Staring

I like to look people in the eye. I mean, I really look at them hard. In conversation, upon being introduced to someone new, in meetings… I tend to stare. In polite terms, I observe. Always, I am in violation of the Cardinal Rule of Public Transit – do not, ever, under any circumstance, look at a stranger on the streetcar with the faintest intensity.
My sister, Eleni, has three words she uses over and again when we share a restaurant meal: “Maria, stop staring!” It makes her crazy that I like watching people, that my gaze gets caught up in how they do things. Have you ever followed closely someone’s movements – watched how he lifts a utensil, the way he switches off knife and fork, or how he places the napkin when he leaves the table? That we each cradle a water glass or clink to a toast differently? I love all these gestures, I get absolutely taken away in them, and I suppose this makes me a difficult dinner companion if you’re not used to either – a) intense observation, or b) someone whose attention is fixated on the table next.
I remember an ex from my university days, Alex. He had a subtle – barely noticeable – way of pushing his bang back in moments of quiet apprehension, when otherwise his body language would not betray him. Everything is right, but he’s pushing back his bang: something’s amiss. These years later, I see his cue everywhere in others.
It’s a lot to admit publicly that I live by watching people live their lives. I worry that it seems pedantic to treat observation with so much mental rigour: a scientist collecting her data. But – what it means to be here, the infinite ways to compose a day, and the tiny actions that lead to the mundane and sublime? I will spend years puzzling over this stuff.
I really – and initially, against my will – like a genre of writing known as “stunt non-fiction.” The label’s a bit unfortunate, mostly because of the connotations in the word “stunt” – falsity or something done for attention. The genre refers to the recent explosion of writing about an author’s quest toward some kind of self-discovery through a gimmick. A few titles you will recognize - Julie & Julia, The Happiness Project, The Art of Eating In or Living Oprah. Each has a narrowly-defined scope and time frame: for instance, attempting every recipe from Julia Child’s Mastering the Art of French Cooking or devoting an entire year to the study and living of “happiness.”

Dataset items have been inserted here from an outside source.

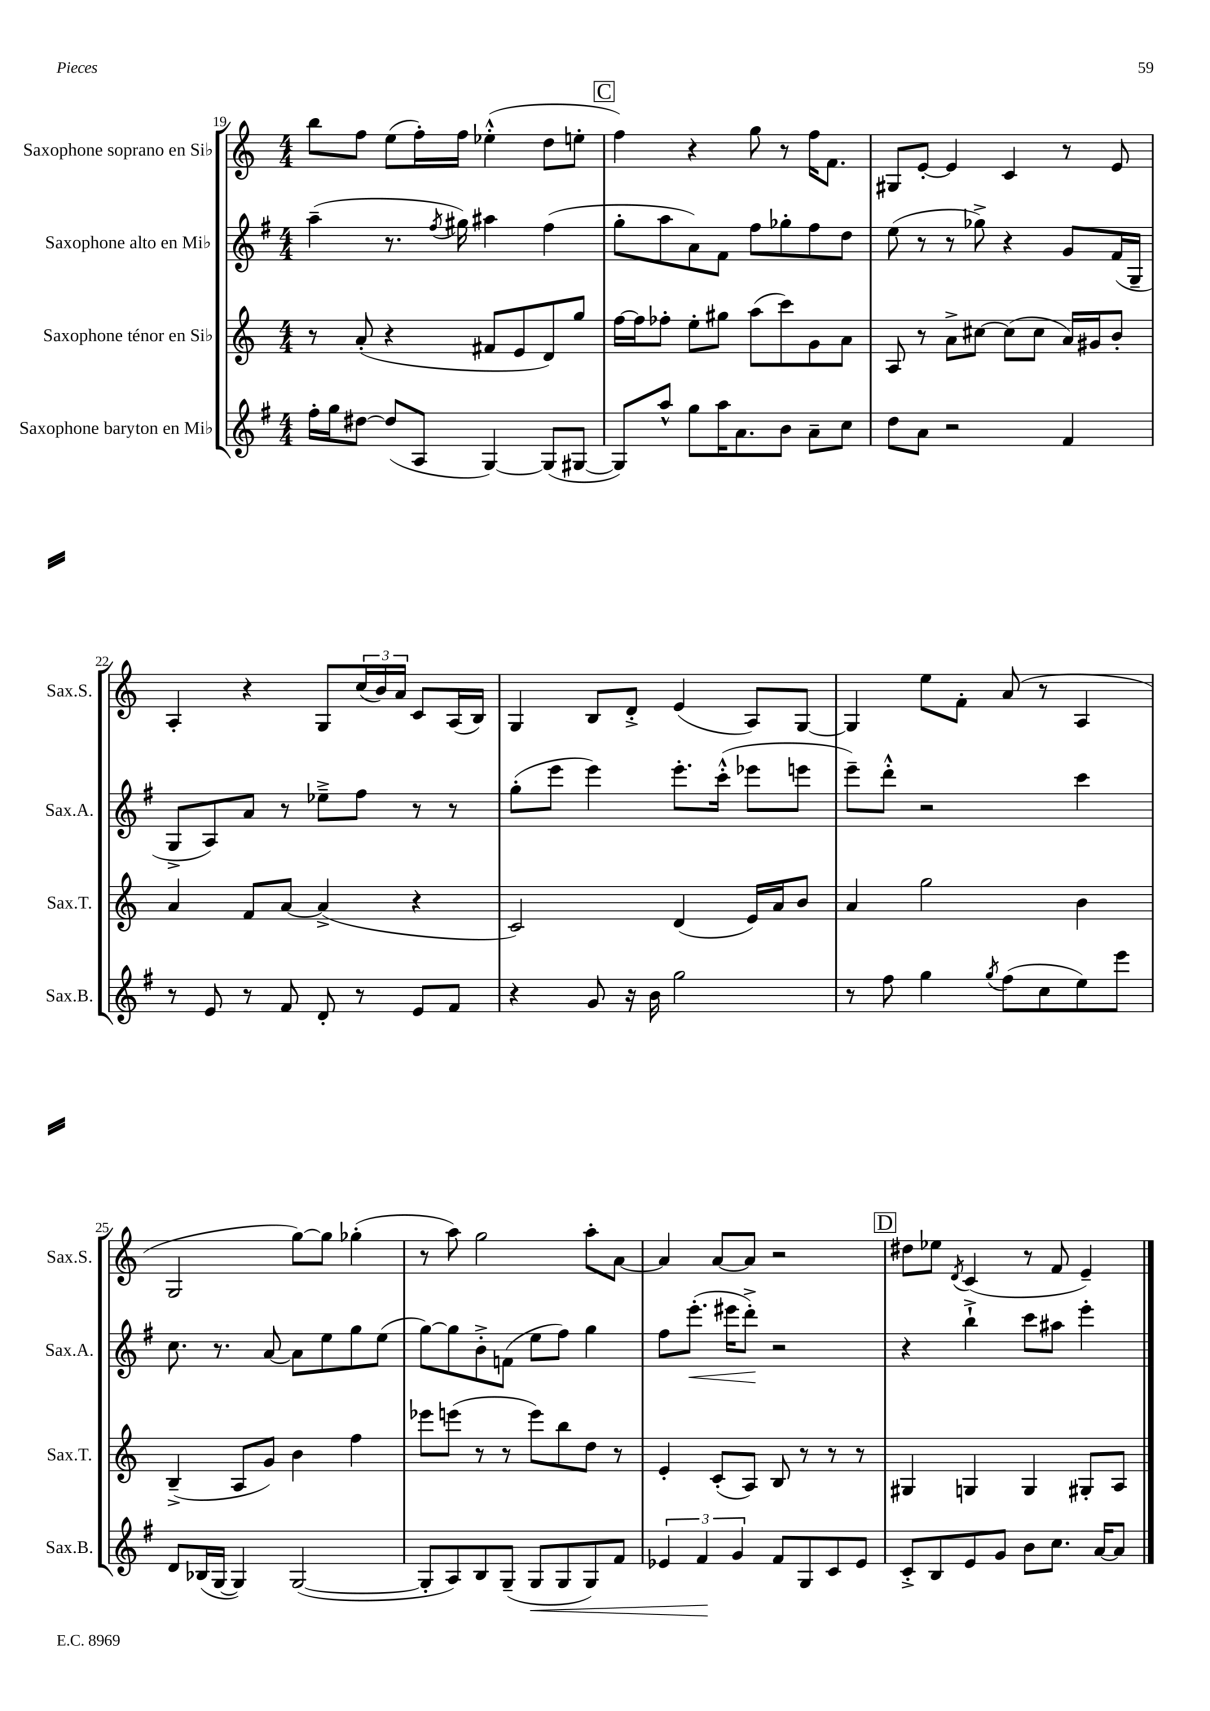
<<
\new StaffGroup <<
\new Staff = "s0" \with { instrumentName = "Saxophone soprano en Sib" shortInstrumentName = "Sax.S." } {
    \clef treble \key c \major \numericTimeSignature \time 4/4
    b''8 f''8 e''8( f''16-.) f''16 ees''4-.-^( d''8 e''8-. |
    \mark \markup { \box "C" } f''4) r4 g''8 r8 f''16 f'8. |
    gis8 e'8~-. e'4 c'4 r8 e'8 |
    a4-. r4 g8 \tuplet 3/2 { c''16( b'16) a'16 } c'8 a16( b16) |
    g4 b8 d'8-.-> e'4( a8) g8~ |
    g4 e''8 f'8-. a'8( r8 a4 |
    g2 g''8~) g''8 ges''4-.( |
    r8 a''8) g''2 a''8-. a'8~ |
    a'4 a'8~ a'8 r2 |
    \mark \markup { \box "D" } dis''8 ees''8 \acciaccatura { d'8 } c'4( r8 f'8 e'4--) \bar "|." |
}
\new Staff = "s1" \with { instrumentName = "Saxophone alto en Mib" shortInstrumentName = "Sax.A." } {
    \clef treble \key g \major \numericTimeSignature \time 4/4
    a''4--( r8. \acciaccatura { fis''8 } gis''16) ais''4 fis''4( |
    \mark \markup { \box "C" } g''8-. a''8 a'8) fis'8 fis''8 ges''8-. fis''8 d''8 |
    e''8( r8 r8 ges''8->) r4 g'8 fis'16( g16-- |
    g8-> a8) a'8 r8 ees''8---> fis''8 r8 r8 |
    g''8-.( e'''8 e'''4) e'''8.-. c'''16-.-^( ees'''8 e'''8 |
    e'''8--) d'''8-.-^ r2 c'''4 |
    c''8. r8. a'8~ a'8 e''8 g''8 e''8( |
    g''8~) g''8 b'8-.-> f'8( e''8 fis''8) g''4 |
    fis''8 e'''8.-.\<( eis'''16 d'''8-.->\!) r2 |
    \mark \markup { \box "D" } r4 b''4-!-> c'''8 ais''8 e'''4-. \bar "|." |
}
\new Staff = "s2" \with { instrumentName = "Saxophone ténor en Sib" shortInstrumentName = "Sax.T." } {
    \clef treble \key c \major \numericTimeSignature \time 4/4
    r8 a'8-.( r4 fis'8 e'8 d'8) g''8 |
    \mark \markup { \box "C" } f''16~ f''16 fes''8-. e''8-. gis''8 a''8( c'''8) g'8 a'8 |
    a8 r8 a'8-> cis''8~ cis''8( cis''8 a'16) gis'16 b'8-. |
    a'4 f'8 a'8~ a'4->( r4 |
    c'2) d'4( e'16) a'16 b'8 |
    a'4 g''2 b'4 |
    b4--->( a8 g'8) b'4 f''4 |
    ees'''8 e'''8( r8 r8 e'''8) b''8 d''8 r8 |
    e'4-. c'8-.( a8) b8 r8 r8 r8 |
    \mark \markup { \box "D" } gis4 g4 g4 gis8-. a8 \bar "|." |
}
\new Staff = "s3" \with { instrumentName = "Saxophone baryton en Mib" shortInstrumentName = "Sax.B." } {
    \clef treble \key g \major \numericTimeSignature \time 4/4
    fis''16-. g''16 dis''8~ dis''8( a8 g4~) g8( gis8~ |
    \mark \markup { \box "C" } gis8) a''8-^ g''8 a''16 a'8. b'8 a'8-- c''8 |
    d''8 a'8 r2 fis'4 |
    r8 e'8 r8 fis'8 d'8-. r8 e'8 fis'8 |
    r4 g'8 r16 b'16 g''2 |
    r8 fis''8 g''4 \acciaccatura { g''8 } fis''8( c''8 e''8) e'''8 |
    d'8 bes16( g16~ g4) g2~( |
    g8-. a8) b8 g8--( g8\< g8 g8) fis'8 |
    \tuplet 3/2 { ees'4 fis'4\! g'4 } fis'8 g8 c'8 ees'8 |
    \mark \markup { \box "D" } c'8-.-> b8 e'8 g'8 b'8 c''8. a'16~ a'8 \bar "|." |
}
>>
>>
\layout { \context { \Score currentBarNumber = #19 } }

This type of reading provides me an easy, cheap thrill – the high someone else might experience from hours of reality television. The books aren’t complicated and the lessons aren’t profound, especially when they set out to be. The real meat is the 300-page glimpse into someone’s real – albeit, heavily edited – life. The minutiae within the less-considered bits make this genre exciting and infuriating. Powell’s puddle of woman and stuffed chicken on the orange and black checkered tile; quiet, keen bedtime observations from Rubin’s husband; or how Cathy’s experiment, to me, is a story about relationships, not avoiding restaurants.

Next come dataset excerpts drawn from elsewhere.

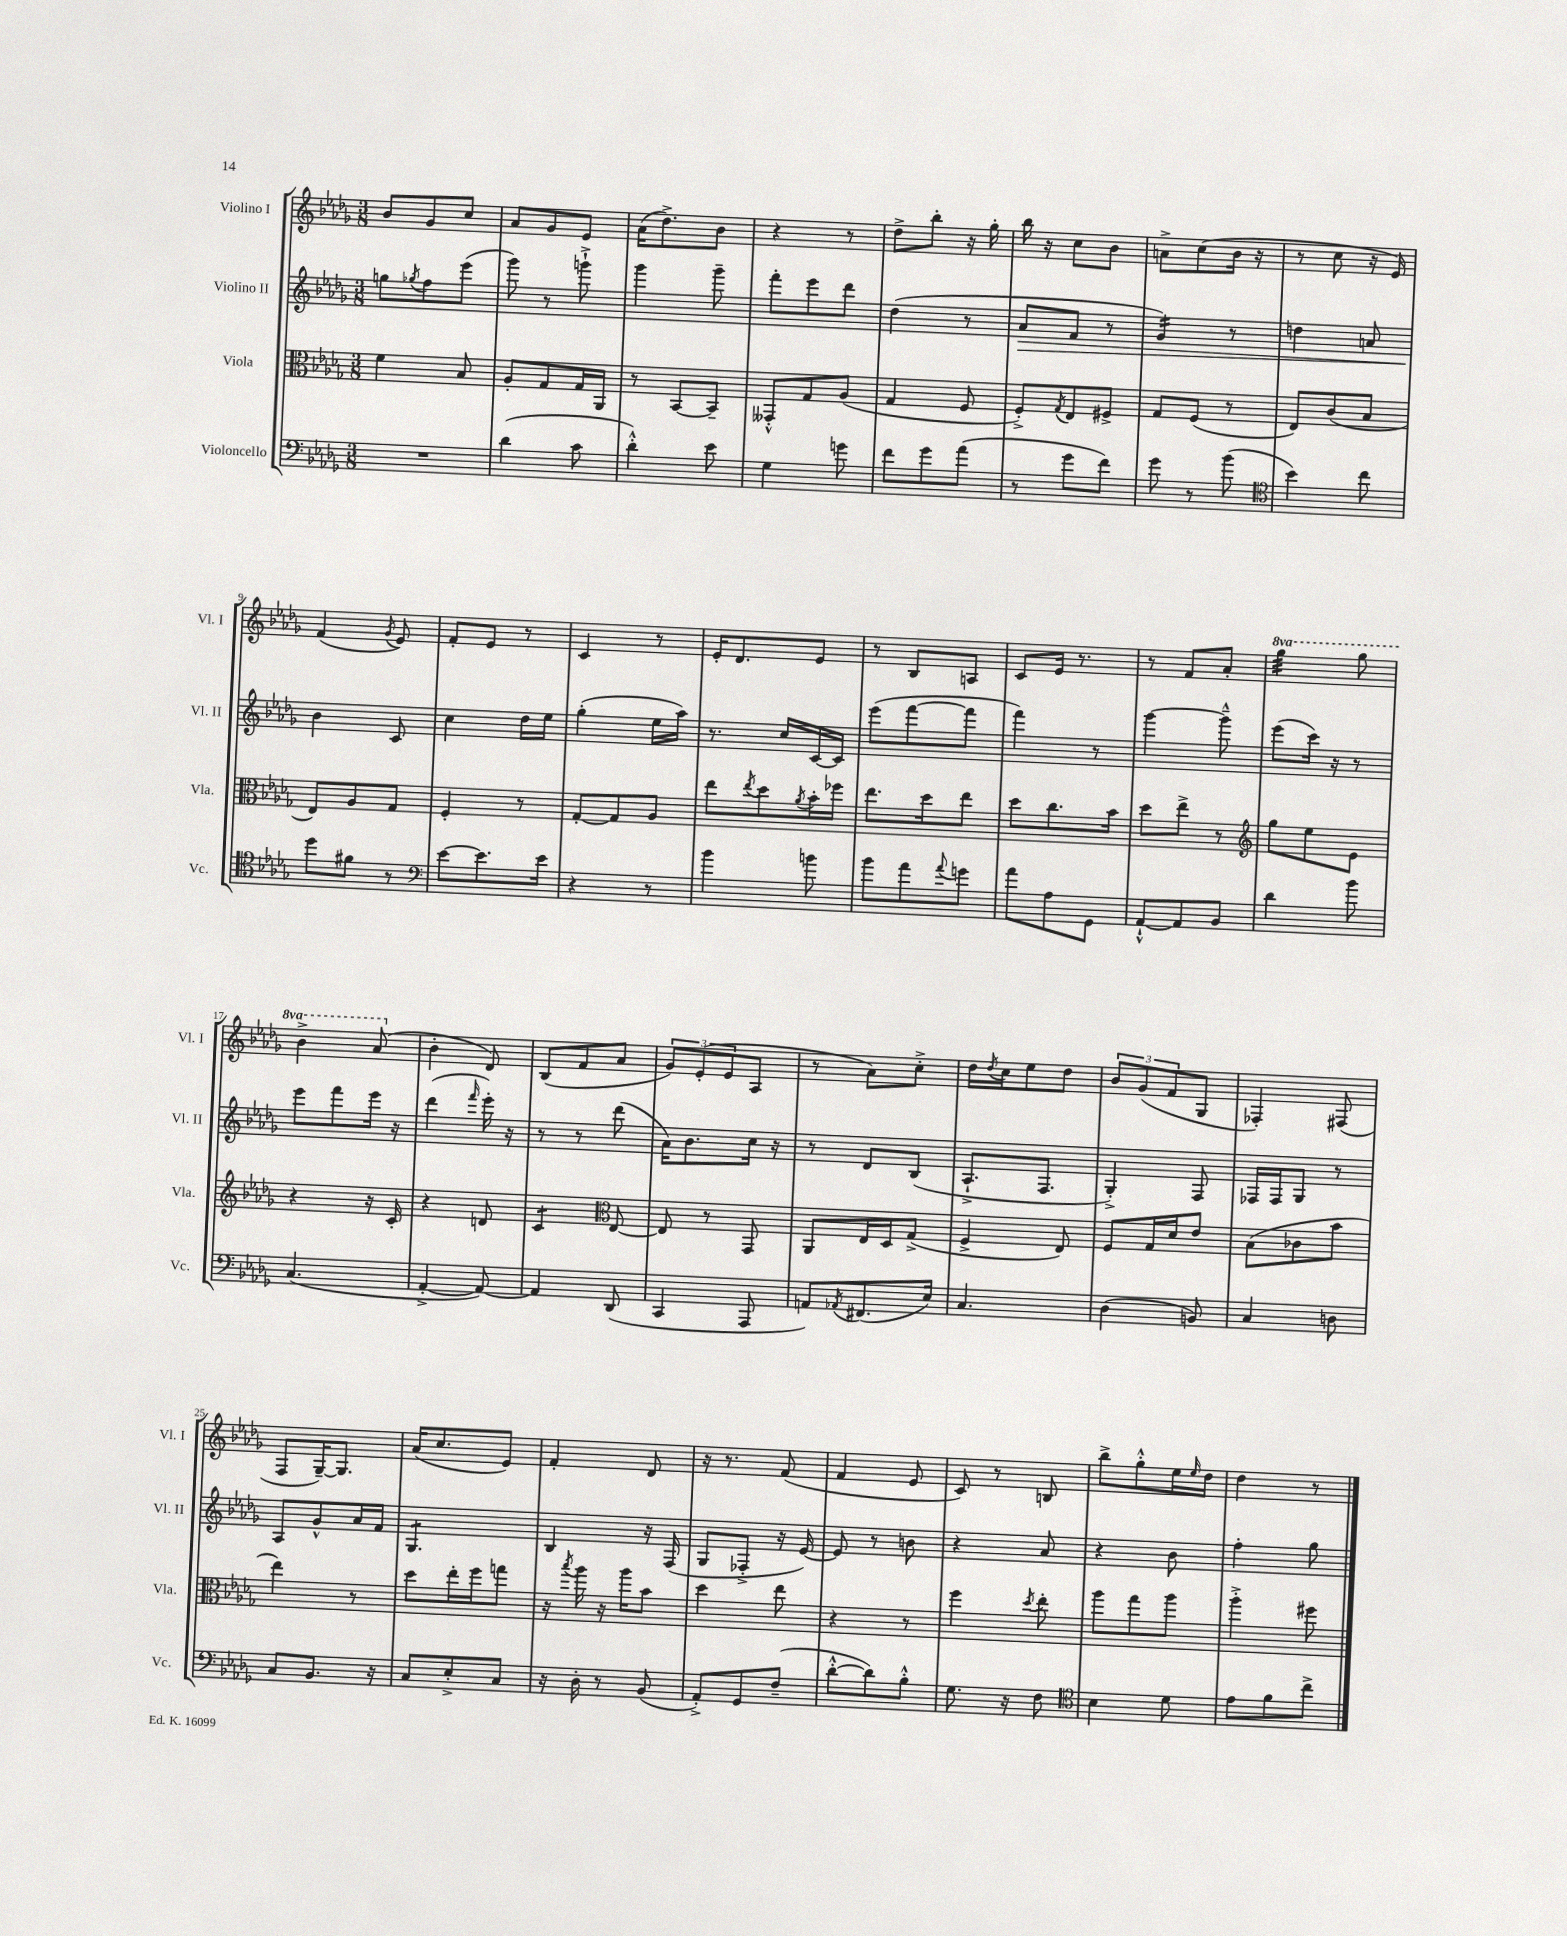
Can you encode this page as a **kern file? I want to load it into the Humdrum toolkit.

**kern	**kern	**kern	**kern
*staff4	*staff3	*staff2	*staff1
*clefF4	*clefC3	*clefG2	*clefG2
*k[b-e-a-d-g-]	*k[b-e-a-d-g-]	*k[b-e-a-d-g-]	*k[b-e-a-d-g-]
*M3/8	*M3/8	*M3/8	*M3/8
4.r	4f	8gg	8b-
.	.	8qgg-	.
.	.	8ff	8g-
.	8B-	(8eee-	8cc
=	=	=	=
(4d-	8A-'	8ggg-)	8a-
.	8G-	8r	8g-
8c	16G-	8ggg`^	8e-
.	16AA-	.	.
=	=	=	=
4d-'^^)	8r	4ggg-	(16a-
.	.	.	8.dd-^)
.	[8BB-	.	.
8e-	8BB-~]	8ggg-~	8b-
=	=	=	=
4G-	8GG--'^^	8fff'	4r
.	8G-	8eee-	.
8g	(8A-	8ddd-	8r
=	=	=	=
8f	4G-	(4dd-	8dd-^
8g-	.	.	8bb-'
(8a-	8F	8r	16r
.	.	.	16gg-'
=	=	=	=
8r	8F'^)	8a-	16bb-
.	.	.	16r
.	8qG-	.	.
8g-	8E-	8f	8cc
8f)	8F#^	8r	8b-
=	=	=	=
8g-	8G-	4g-)	8a^
8r	(8F	.	(8cc
(8b-	8r	8r	16b-
.	.	.	16r
=	=	=	=
*clefC4	*	*	*
4b-)	8E-)	4dd	8r
.	(8c	.	8cc
8cc	8B-	8a	16r
.	.	.	16e-)
=	=	=	=
8dd-	8E-)	4b-	(4f
8f#	8A-	.	.
.	.	.	8qg-
8r	8G-	8c	8e-)
=	=	=	=
*clefF4	*	*	*
[8e-	4F'	4cc	8f'
8.e-]	.	.	8e-
.	8r	16dd-	8r
16e-	.	16ee-	.
=	=	=	=
4r	[8G-'	(4gg-'	4c
.	8G-]	.	.
8r	8A-	16ee-	8r
.	.	16aa-)	.
=	=	=	=
4b-	8ee-	8.r	16e-'
.	.	.	8.d-
.	8qee-	.	.
.	8dd-	.	.
.	.	16cc	.
.	8qa-	.	.
8b	16b-'	[16c	8e-
.	16ff-	16c]	.
=	=	=	=
8b-	8.ee-	(8eee-	8r
8a-	.	[8fff	8B-
.	16dd-	.	.
8qqa-	.	.	.
8g	8ee-	8fff]	8A
=	=	=	=
8a-	8dd-	4fff)	8c
8A-	8.cc	.	16e-
.	.	.	8.r
8GG-	.	8r	.
.	16b-	.	.
=	=	=	=
[8AA-`^^	8dd-	[4ggg-	8r
8AA-]	8ee-^	.	8f
8BB-	8r	8ggg-~^^]	8a-'
=	=	=	=
*	*clefG2	*	*
4d-	8gg-	(8eee-	4ggg-
.	8ee-	16ccc)	.
.	.	16r	.
8b-	8e-	8r	8ggg-
=	=	=	=
(4.C	4r	8eee-	4bb-^
.	.	8fff	.
.	16r	16eee-	(8aa-
.	16c'	16r	.
=	=	=	=
[4AA-'^	4r	(4ddd-	4b-'
.	.	16qqfff	.
8AA-_)	8d	16eee-')	8d-)
.	.	16r	.
=	=	=	=
4AA-]	4c	8r	(8B-
.	.	8r	8f
*	*clefC3	*	*
(8DD-	[8E-	(8ddd-	8a-
=	=	=	=
4CC	8E-]	16a-)	12g-)
.	.	8.b-	.
.	.	.	(12e-'
.	8r	.	.
.	.	.	12e-
8AAA-	8GG-	16cc	8A-
.	.	16r	.
=	=	=	=
8AA)	8AA-	8r	8r
8qAA-	.	.	.
(8.FF#	16E-	8d-	8a-)
.	16D-	.	.
.	(8G-^	(8B-	8cc'^
16E-)	.	.	.
=	=	=	=
4.C	4F^	8.A-`^	16dd-
.	.	.	8qdd-
.	.	.	16cc
.	.	.	8ee-
.	.	8.F	.
.	8E-)	.	8dd-
=	=	=	=
(4D-	8F	4G-'^)	12b-
.	.	.	(12g-
.	16G-	.	.
.	.	.	12f
.	16d-	.	.
8BB)	8e-	8F	8G-
=	=	=	=
4C	(8B-	16F-	4F-')
.	.	16F-	.
.	8c-	8G-	.
8D	8b-	8r	(8F#
=	=	=	=
8C	4ee-)	8A-	8F
8.BB-	.	8g-^^	[16G-~)
.	.	.	8.G-]
.	8r	16a-	.
16r	.	16f	.
=	=	=	=
8C	8dd-	4.G-	(16a-
.	.	.	8.cc
8E-'^	16ee-'	.	.
.	16ff	.	.
8C	8gg	.	8e-)
=	=	=	=
16r	16r	4B-	4f'
.	8qbb-	.	.
16D-'	16aa-	.	.
8r	16r	.	.
.	16aa-	.	.
(8BB-	8b-	16r	8d-
.	.	(16F	.
=	=	=	=
8AA-'^)	4dd-	8G-	16r
.	.	.	8.r
8GG-	.	8F-'^	.
(8F~	8ee-	16r	(8f
.	.	[16e-)	.
=	=	=	=
[8d-'^^	4r	8e-]	4f
8d-])	.	8r	.
8B-'^^	8r	8b	8e-
=	=	=	=
8.G-	4ff	4r	8c)
.	.	.	8r
16r	.	.	.
.	8qdd-	.	.
8F	8ee-'	8a-	8B
=	=	=	=
*clefC4	*	*	*
4B-	8aa-	4r	8bb-^
.	8gg-	.	8gg-'^^
8d-	8aa-	8b-	16ee-
.	.	.	16qqee-
.	.	.	16dd-
=	=	=	=
8e-	4aa-'^	4ff'	4dd-
8f	.	.	.
8cc^	8ff#	8gg-	8r
==	==	==	==
*-	*-	*-	*-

It all comes back to the looking really hard at people: on the streetcar, at the table, through the words they write and omit, however uncomfortable… The individual bits often don’t say much. But in composite, our gestures are revelatory. Figuring out the lessons in each glance, each movement absorbed, each excruciating detail, and then comes the difficult part – using this bric-à-brac to some end, maybe to live better.